In my current project we have a large repository of content that was originally published in book form. Much of this content was published in both English and many foreign languages, using mostly Quark Express and later InDesign. This content was exported into a custom XML structure for storage and future use. The issue is that the English XML was exported and then enhanced in both structure and meta data over time by editors which left the structure of the Foreign language XML different from the English Version. For example:
English XML:
<chapter meta="meta data added">
<section meta="some meta about the section">
<paragraph>some english paragraph</paragraph>
<list>
<li>some english list item</li>
</list>
</section>
</chapter>
Foreign XML:
<chapter>
<section>
<paragraph>some original foreign language paragraph</paragraph>
</section>
</chapter>
As you can see there are at times missing elements as well as missing attributes. The problem is at this point we want to compare the Foreign Language structure to the english, add in the missing meta data attributes and elements, and then report on non-translated parts of the XML.

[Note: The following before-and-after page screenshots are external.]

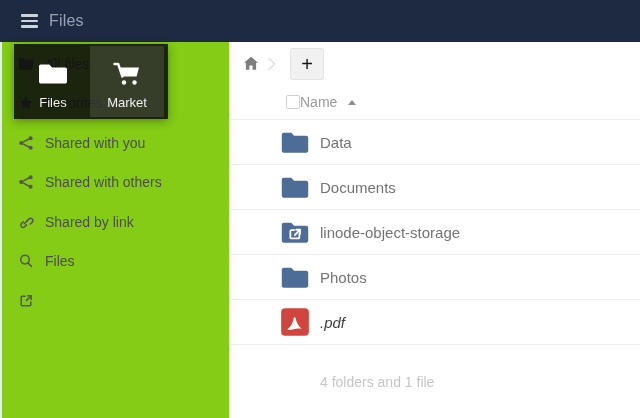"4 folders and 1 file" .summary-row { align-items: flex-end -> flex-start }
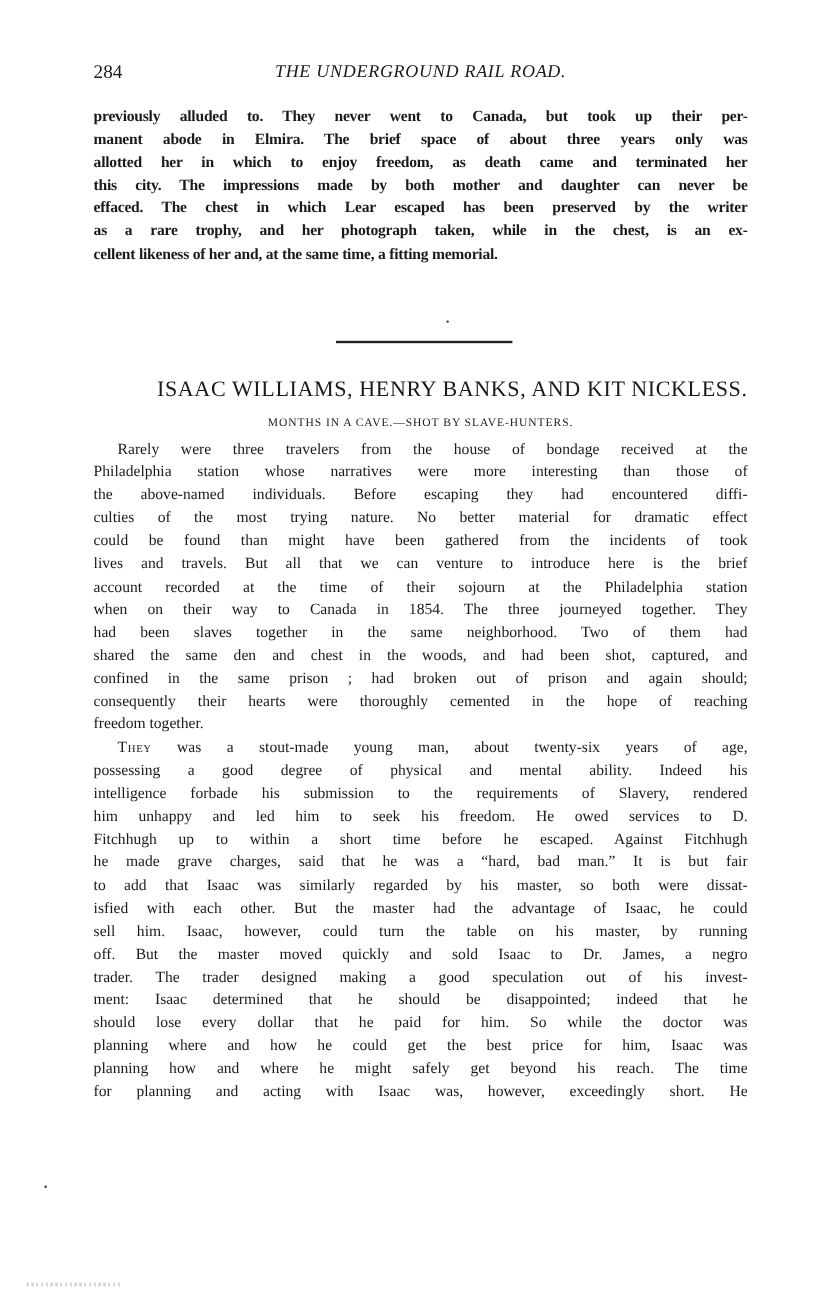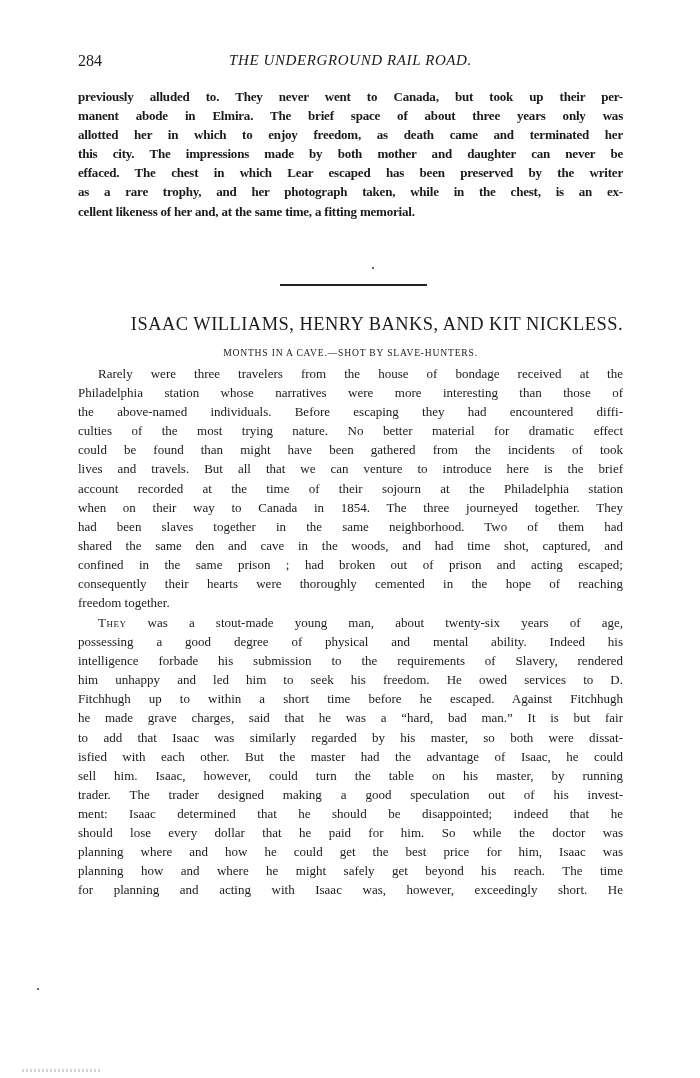"shared the same den and" div.line { text: cave in the woods, and had time -> chest in the woods, and had been }
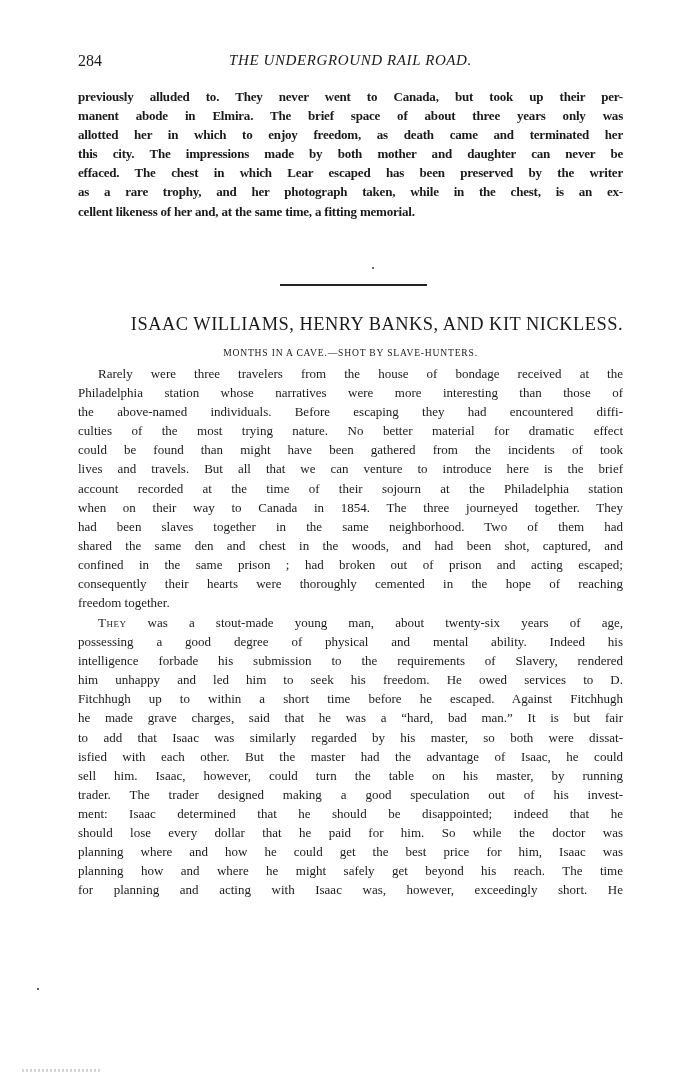"confined in the same prison" div.line { text: acting escaped -> again should }
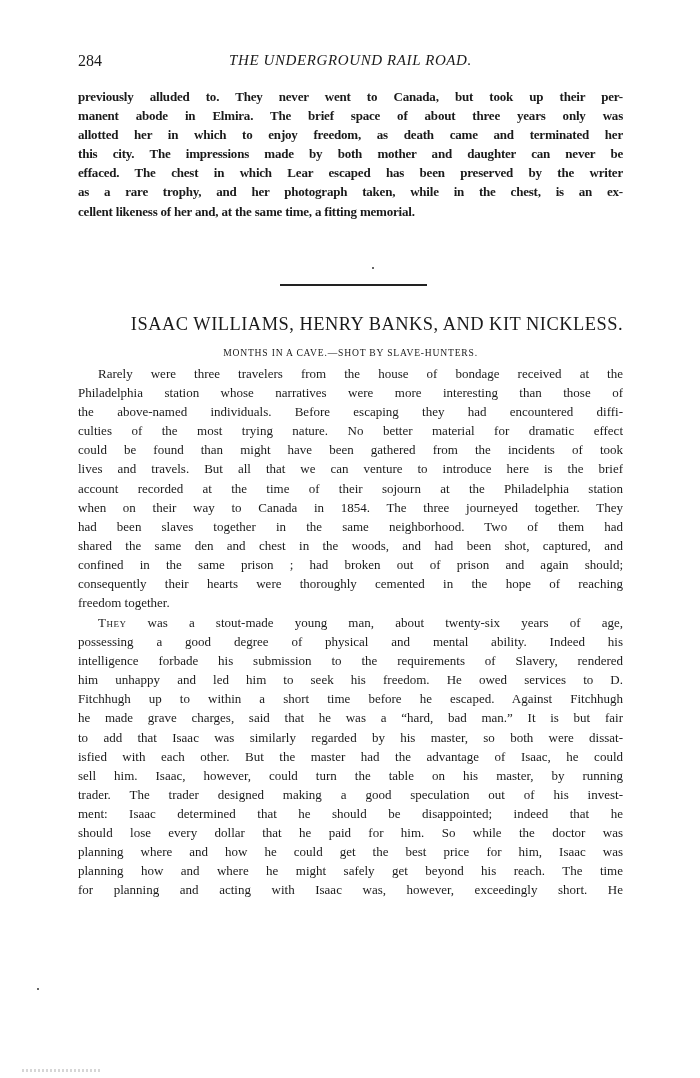"off. But the master moved" div.line { html: none -> <div>off. But the master moved quickly and sold Isaac to Dr. James, a negro</div> }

The current process to complete this involves stripping the element data out and placing it into a web application. From there I allow a user to go in and match a foreign language paragraph with its english counterpart (using Jquery to allow them to just click on the item and then the match) and save this data as an attribute (by unique ID). At that point I know which elements match between the two language documents and then I can flow the foreign language content into the English structured XML. This leaves me with the foreign language content (marked by uniqueID) inside the English structured XML which I can query for elements without a unique ID so that I can know which items need to be translated.
This process works fine, however it is quite manual, requiring someone to go in and hand click the paragraphs. With literally hundreds of thousands of pages of content to go through, I am looking for ways to further automate the process. Are there better ways to compare XML documents for structure so that the above goals can be completed with less manual intervention?
The current process uses C#, ASP.Net, Linq to XML and Jquery among other things. But the language and tools are irrelevant! I just want to find a more automated solution. If it uses a DB, no problem. If we need to switch platforms, I don’t mind. It’s a matter of implementation rather than language. Thanks!